Let me begin by saying that I agree with this, which is the only
important
point in the discussion. Now I will go on and disagree with some of
what you
say further down, 'cause you got me interested. :)
> I think the safe bet is to say that :3 isn't a valid token and error,
> because it could be justifiably interpreted in several different ways
> if it was, and as a case in point different modern implementations
> were seemingly interpreting it in different ways at the time of X3J13,
> leading up to the cleanup issue.
I also agree with this. Okay, two important points.
> To me (although I don't matter) the package qualifier is sort-of just
> there to make sure the reader adjusts its view of the current package
> when reading a particular token. It's supposed to be essentially the
> same thing as saying
A reasonable view, but not what the standard says.

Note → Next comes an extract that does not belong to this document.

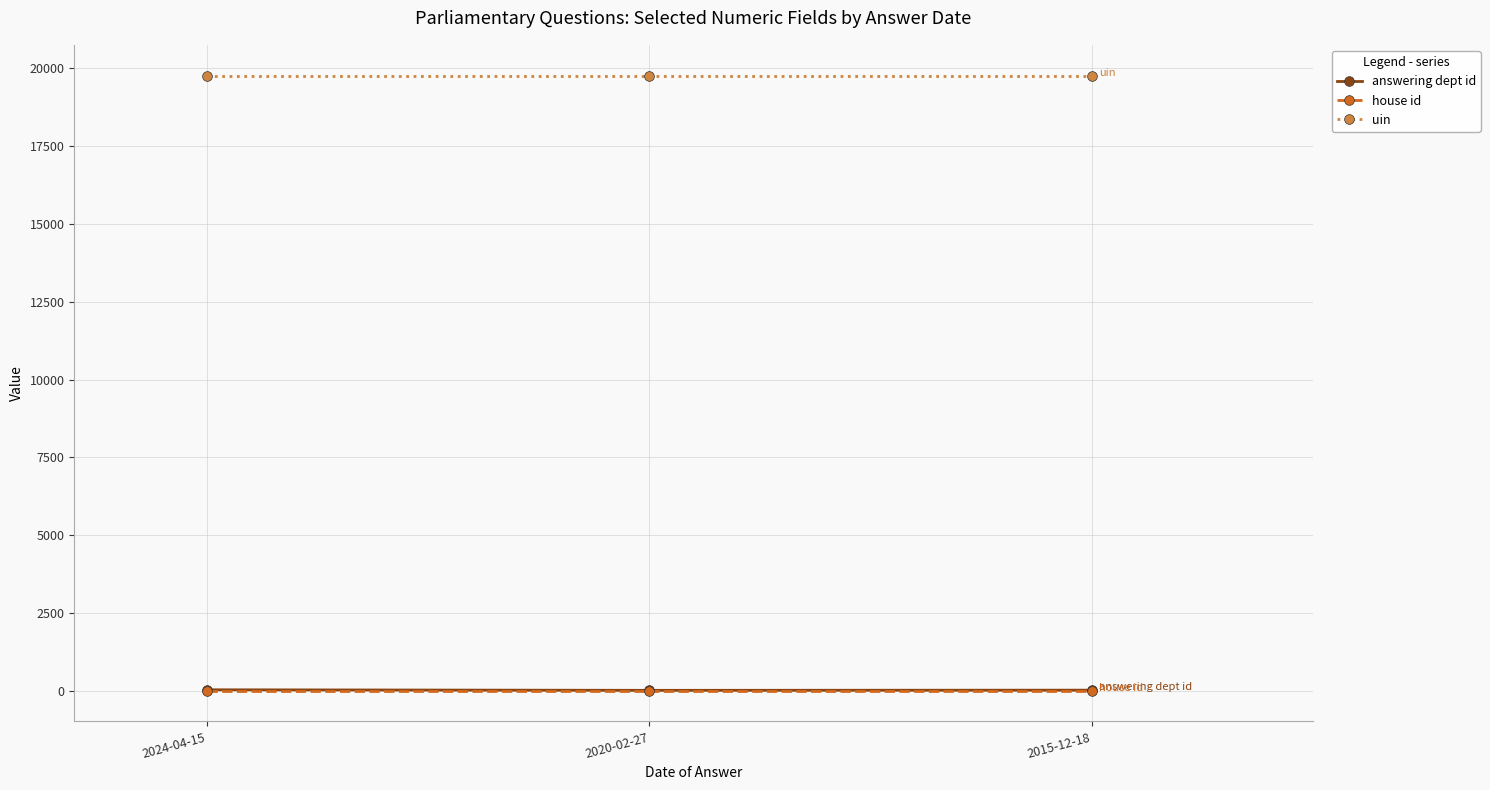

Which series has the largest total across all categories?

uin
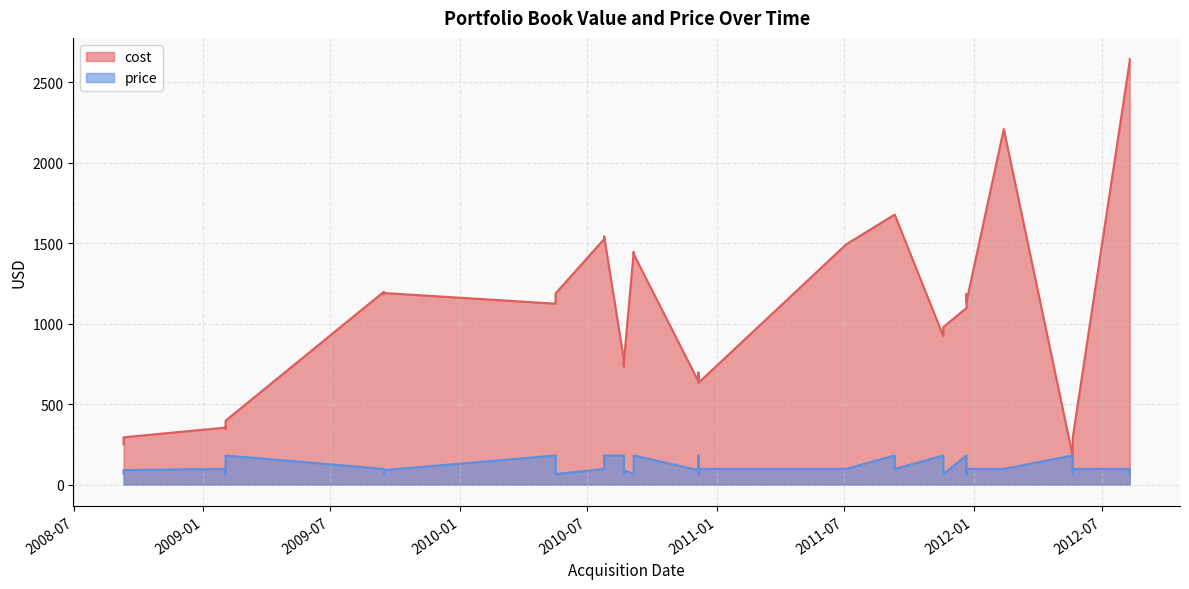

Between which two adjacent categories do price and cost first intersect?

2011-12-22 and 2012-05-21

> Well, |:3| is a symbol, but the corresponding token isn't :3, it's \:3
> or |:3|. And the
> token for the symbol whose pname is "3" is \3 or |3|, so :3 isn't a
> portable printable representation for anything that you'd put in the
> keyword package, while :\3 is. This picky bit might be part of why the
> definition of token ended up a little imprecise. Is ':a' a token, or
> is the token 'a' and the rest just an indication the token should be
> read within the keyword package?
This is why I pointed out that a token is not a symbol or number. A
token is
the *unparsed* text. The reader algorithm, described in S2.2, finds the
longest contiguous sequence of constituent characters and nonterminating
macro characters, and : is a constituent character; therefore it is
part of the
token.
So, it is definitely well-defined what the token would be if in fact
it were a
token. Can't get much more explicit than giving an algorithm to
determine it.
> Given what I interpret package qualifiers to mean, :3 isn't a valid
> token imho, and conveniently for mho that means you can set the
> current package, strip off package qualifiers, and read some unknown
> thing without the result flip-flopping between a number and a symbol.
> Similarly you can't tack a package qualifier onto just any
> readably-printable thing and expect to get back what you started with
> when you run READ on it (which, if :3 didn't error, might silently
> give you back something of a different type).
Good point.
>> Another minor point: It's incorrect to say that "\3" is a legit
>> symbol while
>> "3" is not. Both are valid as symbol names in the sense that you can
>> call
>> INTERN on those strings directly (and they are two different
>> symbols). The question is only whether :3 and package:3 are tokens
>> which are to be
>> interpreted as symbols.
>>
>
> Well, since we're talking about the reader it's not fair to use
> quotes. \\3 and \3 are two different symbols, yes.
Yeah; I was just trying to emphasize the unparsed nature of these
textual
entities. I should've been more explicit.